René Daumal connaît la nature du rire absurde en sa qualité de pataphysicien et il sait que ce n'est pas drôle. C'est pourquoi on peut en rire tout le temps, avec force et méchanceté, jusqu'à sentir passer sur sa peau « le granuleux hérissement du sublime ».


L'essai consacré à Spinoza (« le non-dualisme de Spinoza ou la dynamite philosophique ») nous aidera à mieux comprendre cette position limite, menaçante comme une crise épileptique. Il suffit de se souvenir que Spinoza a écrit : « L'âme en effet éprouve la Joie lorsqu'elle agit, c'est-à-dire lorsqu'elle connaît, et la Tristesse lorsqu'elle pâtit ». La joie ne doit pas être confondue avec le plaisir. La joie naît dans les souffrances de la connaissance. Elle est absurdement voulue malgré les souffrances mais se révèle savoureuse à un degré extatique que jamais les plaisirs subis ne sauraient égaler. Voilà ce qu'est la joie : la souffrance dans le but de connaître.
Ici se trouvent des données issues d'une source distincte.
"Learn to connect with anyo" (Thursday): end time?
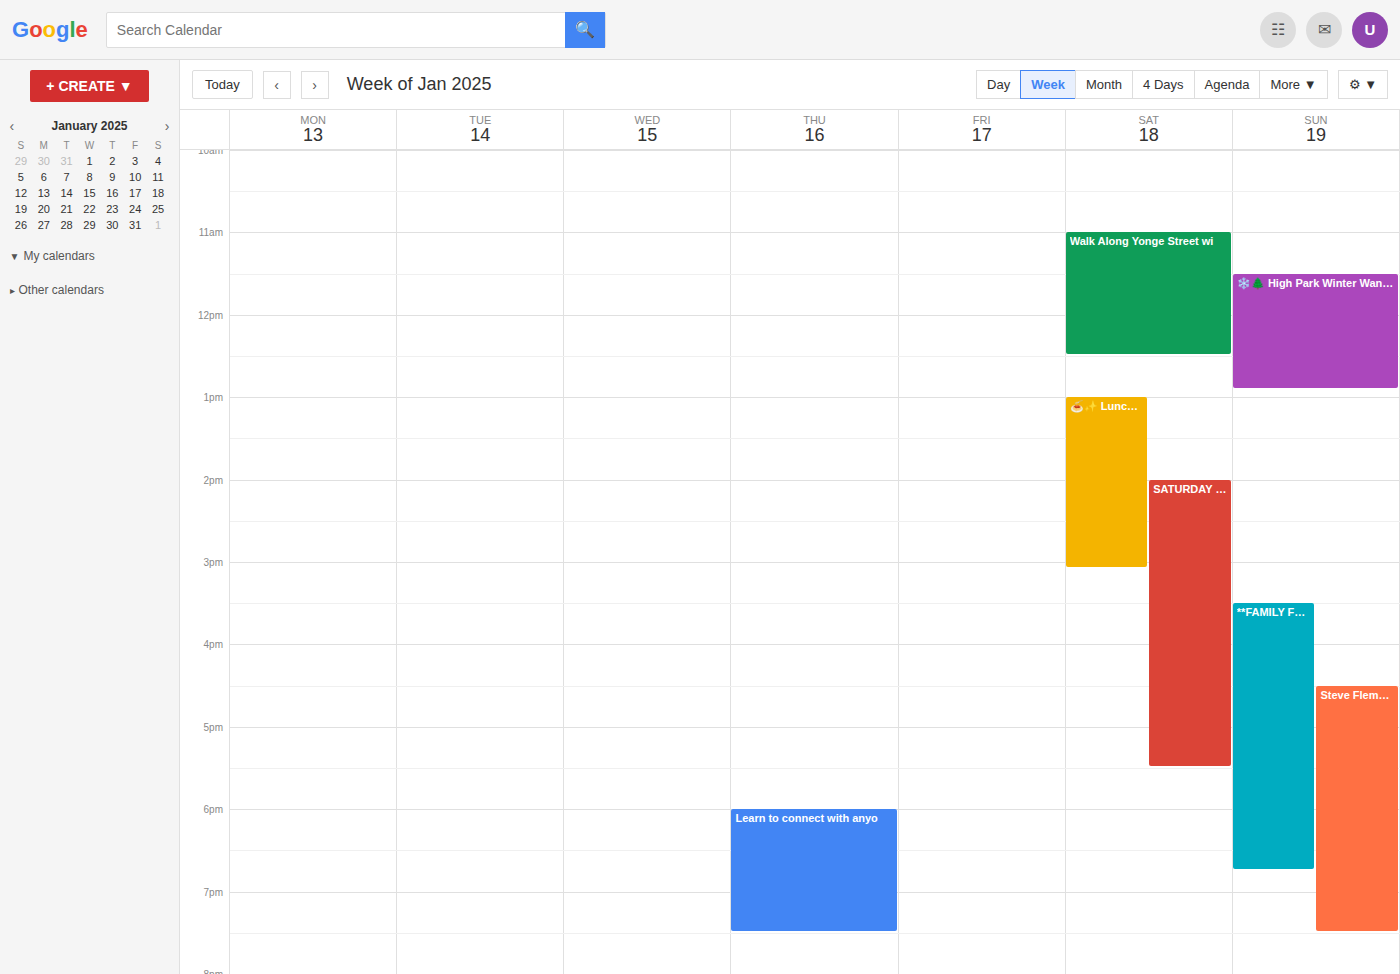
7:30 PM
Ce n'est pas une joie drôle, c'est le rire terrible qui veut faire éclater le scandale : l'humanité a appris le langage pour dissimuler ses angoisses. Oui, le langage ne serait qu'un lénifiant sans valeur, dévitalisé, abandonné aux bavards ensommeillés :


« Et si à nous autres pataphysiciens le rire souvent secoue les membres, c'est le rire terrible devant cette évidence que chaque chose est précisément (et selon quel arbitraire !) telle qu'elle est et non autrement, que je suis sans être tout, que c'est grotesque et que toute existence définie est un scandale. »


Lui, René Daumal, joue au « Grand jeu » sans règles et danse avec toute l'énergie flamboyante non de son corps -perdu à ses origines animales- mais de sa poésie, qui devrait être à l'image de ce déchaînement primaire. Forces tribales qui ne représentent pas la sympathique et naïve enfance des civilisations, ainsi qu'ont voulu nous le faire croire certains critiques d'art lorsqu'ils ont découvert les objets nègres, mais la violence sans mots de la vie.


« […] fourrez donc seulement la tête dans cette tête en viande d'arbre et en ficelle, pour voir du point de vue des millénaires ici présents, pour voir du point de vue du bout de bois, du dedans du dedans, du dehors du dehors […]. »


René Daumal donne le tournis et à la fin de la voltige, lumière : quelques réseaux de compréhension se seront retrouvés. La sauvagerie devient véritablement sublime, peuplée de ses arbres tortueux, de ses animaux charognards et de ses peuplades primitives, et nous fait regretter de n'être qu'un animal domestiqué.